The answer should consist of all the records, copied exactly.

Segment Start: Given data

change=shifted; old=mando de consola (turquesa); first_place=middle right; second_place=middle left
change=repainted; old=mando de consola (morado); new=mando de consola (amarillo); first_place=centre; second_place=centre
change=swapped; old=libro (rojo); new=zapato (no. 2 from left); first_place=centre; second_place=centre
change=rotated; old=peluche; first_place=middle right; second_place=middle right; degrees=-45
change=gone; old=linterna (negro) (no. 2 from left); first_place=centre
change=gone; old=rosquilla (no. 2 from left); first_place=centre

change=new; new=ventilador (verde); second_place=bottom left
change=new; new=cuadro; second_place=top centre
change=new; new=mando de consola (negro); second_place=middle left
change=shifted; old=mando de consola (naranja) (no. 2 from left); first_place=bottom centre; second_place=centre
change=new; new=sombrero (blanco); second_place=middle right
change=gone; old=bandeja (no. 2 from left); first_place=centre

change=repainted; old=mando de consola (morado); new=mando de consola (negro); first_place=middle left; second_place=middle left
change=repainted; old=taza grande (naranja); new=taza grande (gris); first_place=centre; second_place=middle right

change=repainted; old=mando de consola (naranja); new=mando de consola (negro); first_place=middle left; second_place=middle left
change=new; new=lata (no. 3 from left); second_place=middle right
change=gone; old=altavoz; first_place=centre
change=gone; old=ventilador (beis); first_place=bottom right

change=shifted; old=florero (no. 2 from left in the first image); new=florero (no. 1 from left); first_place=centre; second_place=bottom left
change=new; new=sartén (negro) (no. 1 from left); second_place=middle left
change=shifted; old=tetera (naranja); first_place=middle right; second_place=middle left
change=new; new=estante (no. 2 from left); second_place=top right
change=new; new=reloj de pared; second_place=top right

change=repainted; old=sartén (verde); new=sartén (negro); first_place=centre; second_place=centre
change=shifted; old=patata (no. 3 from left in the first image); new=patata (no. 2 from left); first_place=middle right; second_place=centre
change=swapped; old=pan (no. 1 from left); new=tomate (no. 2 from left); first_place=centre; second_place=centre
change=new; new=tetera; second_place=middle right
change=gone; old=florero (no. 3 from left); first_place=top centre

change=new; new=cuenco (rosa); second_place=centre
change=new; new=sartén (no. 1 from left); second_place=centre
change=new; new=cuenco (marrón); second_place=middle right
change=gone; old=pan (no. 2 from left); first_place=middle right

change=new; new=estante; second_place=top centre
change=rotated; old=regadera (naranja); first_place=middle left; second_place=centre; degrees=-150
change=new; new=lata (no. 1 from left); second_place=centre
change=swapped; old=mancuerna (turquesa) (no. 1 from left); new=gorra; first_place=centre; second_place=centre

Segment End: Given data

*Your response:*
change=shifted; old=mando de consola (turquesa); first_place=middle right; second_place=middle left
change=repainted; old=mando de consola (morado); new=mando de consola (amarillo); first_place=centre; second_place=centre
change=swapped; old=libro (rojo); new=zapato (no. 2 from left); first_place=centre; second_place=centre
change=rotated; old=peluche; first_place=middle right; second_place=middle right; degrees=-45
change=gone; old=linterna (negro) (no. 2 from left); first_place=centre
change=gone; old=rosquilla (no. 2 from left); first_place=centre

change=new; new=ventilador (verde); second_place=bottom left
change=new; new=cuadro; second_place=top centre
change=new; new=mando de consola (negro); second_place=middle left
change=shifted; old=mando de consola (naranja) (no. 2 from left); first_place=bottom centre; second_place=centre
change=new; new=sombrero (blanco); second_place=middle right
change=gone; old=bandeja (no. 2 from left); first_place=centre

change=repainted; old=mando de consola (morado); new=mando de consola (negro); first_place=middle left; second_place=middle left
change=repainted; old=taza grande (naranja); new=taza grande (gris); first_place=centre; second_place=middle right

change=repainted; old=mando de consola (naranja); new=mando de consola (negro); first_place=middle left; second_place=middle left
change=new; new=lata (no. 3 from left); second_place=middle right
change=gone; old=altavoz; first_place=centre
change=gone; old=ventilador (beis); first_place=bottom right

change=shifted; old=florero (no. 2 from left in the first image); new=florero (no. 1 from left); first_place=centre; second_place=bottom left
change=new; new=sartén (negro) (no. 1 from left); second_place=middle left
change=shifted; old=tetera (naranja); first_place=middle right; second_place=middle left
change=new; new=estante (no. 2 from left); second_place=top right
change=new; new=reloj de pared; second_place=top right

change=repainted; old=sartén (verde); new=sartén (negro); first_place=centre; second_place=centre
change=shifted; old=patata (no. 3 from left in the first image); new=patata (no. 2 from left); first_place=middle right; second_place=centre
change=swapped; old=pan (no. 1 from left); new=tomate (no. 2 from left); first_place=centre; second_place=centre
change=new; new=tetera; second_place=middle right
change=gone; old=florero (no. 3 from left); first_place=top centre

change=new; new=cuenco (rosa); second_place=centre
change=new; new=sartén (no. 1 from left); second_place=centre
change=new; new=cuenco (marrón); second_place=middle right
change=gone; old=pan (no. 2 from left); first_place=middle right

change=new; new=estante; second_place=top centre
change=rotated; old=regadera (naranja); first_place=middle left; second_place=centre; degrees=-150
change=new; new=lata (no. 1 from left); second_place=centre
change=swapped; old=mancuerna (turquesa) (no. 1 from left); new=gorra; first_place=centre; second_place=centre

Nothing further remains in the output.